Er waren ook een aantal hele mooie vragen over mbo-opleidingen in de regio en over hoe we ervoor zorgen dat ook in de krimpgebieden voldoende opleidingsaanbod beschikbaar blijft voor onderwijs dicht bij huis, zodat je niet al te ver weg hoeft. Nou zit het mbo zo in elkaar dat je af en toe ook een zeer specialistische opleiding hebt waarvoor je echt verder moet reizen, bijvoorbeeld instrumentenmaker, grondwerker of kraanmachinist. Er zijn echt heel erg specialistische onderwijsinstituten. Dat werkt gewoon echt anders. Tegelijkertijd wil je zeker een soort basisaanbod in stand houden. Daar zijn we mee bezig. We zijn ook bezig om met de instellingen zelf te bekijken: hoe zit dat systeem in elkaar? Dan kom je op het feit dat de financieringssystematiek eigenlijk niet meer voldoet aan de wensen van deze tijd en de uitdagingen die we nu hebben. De financieringssystematiek is namelijk vooral gericht op leerlingenaantal. Dat werkt niet in een krimpregio. Daar passen de keuzes van de instellingen ook niet bij, want die worden gedwongen om daar keuzes in te maken. Dan ga je dingen afschalen. Dan wil je zo weinig mogelijk opleidingen met zo veel mogelijk studenten. Dat willen we allemaal niet. We zijn dus echt aan het kijken: hoe kunnen we dat aanpakken, ook in de financieringssystematiek? Hoe kunnen we in het systeem meer prikkels inbouwen voor samenwerking in plaats van concurrentie met elkaar? We zien dat verschillende mbo-scholen in het huidige stelsel vooral concurreren om leerlingenaantallen. We zouden willen zien dat ze meer samenwerken op regionaal niveau, juist om een antwoord te kunnen bieden aan de krimp en voor het opleidingsaanbod binnen de regio's. Daar zijn we ook echt mee bezig.
De voorzitter:
Mevrouw Hertzberger neemt de gelegenheid om een vraag te stellen.

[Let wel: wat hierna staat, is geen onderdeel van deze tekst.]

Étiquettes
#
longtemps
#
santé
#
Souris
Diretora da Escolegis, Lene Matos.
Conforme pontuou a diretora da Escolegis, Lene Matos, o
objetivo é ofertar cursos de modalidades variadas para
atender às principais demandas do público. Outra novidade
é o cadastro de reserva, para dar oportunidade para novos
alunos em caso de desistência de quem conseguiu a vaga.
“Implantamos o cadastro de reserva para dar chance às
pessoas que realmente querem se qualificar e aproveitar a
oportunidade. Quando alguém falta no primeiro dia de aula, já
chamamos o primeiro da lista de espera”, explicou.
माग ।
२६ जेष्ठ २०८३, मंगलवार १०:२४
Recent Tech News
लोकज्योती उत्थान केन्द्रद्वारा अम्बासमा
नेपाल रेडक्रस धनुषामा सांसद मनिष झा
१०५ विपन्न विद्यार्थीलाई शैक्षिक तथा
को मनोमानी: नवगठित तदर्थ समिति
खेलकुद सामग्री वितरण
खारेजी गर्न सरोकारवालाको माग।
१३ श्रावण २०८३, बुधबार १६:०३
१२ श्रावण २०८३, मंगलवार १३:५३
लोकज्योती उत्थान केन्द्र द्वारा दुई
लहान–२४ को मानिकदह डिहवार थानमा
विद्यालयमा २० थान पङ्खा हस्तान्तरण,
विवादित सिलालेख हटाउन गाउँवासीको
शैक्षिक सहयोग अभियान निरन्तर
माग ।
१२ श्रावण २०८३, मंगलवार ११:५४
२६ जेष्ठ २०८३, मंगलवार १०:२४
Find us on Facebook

Mevrouw Hertzberger (NSC):
Er wordt nu dus geld geïnvesteerd in de dunbevolktheidstoeslag — "krimpregio" klinkt altijd zo negatief, dus ik vind "dunbevolktheidstoeslag" eigenlijk wel mooi klinken — maar de vraag is: zitten daar afspraken bij om de cruciale opleidingen in de benen te houden? Wij horen echt dat dit in verschillende gebieden onder druk staat. Het is niet de bedoeling dat juist de opleidingen die belangrijk zijn voor Defensie en de zorg en dergelijke het kind van de rekening worden; het is de bedoeling dat daar afspraken over worden gemaakt wanneer die toeslag wordt uitgekeerd.
Minister Moes:
Als ik de vraag goed begrijp, dan is die of wij afspraken maken met de verschillende scholen in de regio's om dat opleidingsaanbod goed te houden. We volgen meerdere sporen. We zijn ook bezig met de herziening van het financieringsstelsel, maar ook met gesprekken met de instellingen zelf om te kijken: wat kunnen we nu al doen om daarvoor te zorgen. Daar is inderdaad ook geld voor vrijgemaakt.
Mevrouw Hertzberger (NSC):
Mag ik de vraag nog iets toelichten zonder dat het mij een interruptie kost, om het nog iets toe te spitsen?
De voorzitter:
Dat is een hellend vlak, maar heel kort.
Mevrouw Hertzberger (NSC):
Eentje dan. Ik vroeg of er in het opleidingsaanbod ook wordt gekozen voor de opleidingen die cruciaal zijn voor de tekortberoepen in de arbeidsmarkt en voor de economie van de toekomst.
Minister Moes:
Nou heb ik 'm. Daar hebben we zeker aandacht voor. Je ziet dat juist binnen het huidige systeem een prikkel zit om te gaan voor populaire opleidingen. Iedereen wil wel YouTuber worden, zeg maar. Studenten die niet weten wat ze precies moeten kiezen, komen vaak op administratieve opleidingen terecht. Dat is niet altijd waar de samenleving behoefte aan heeft. Dat matcht dus ook niet altijd met tekortsectoren of toekomstperspectief. Daarin kun je ook denken aan ontwikkelingen op AI-gebied en de uitdagingen die dat in de toekomst met zich meebrengt. Daar kijken we zeker naar. We zijn ook bezig om te kijken naar de instrumenten die we moeten ontwikkelen om daar meer sturing aan te kunnen geven.
De voorzitter:
De heer Uppelschoten heeft ook een vraag.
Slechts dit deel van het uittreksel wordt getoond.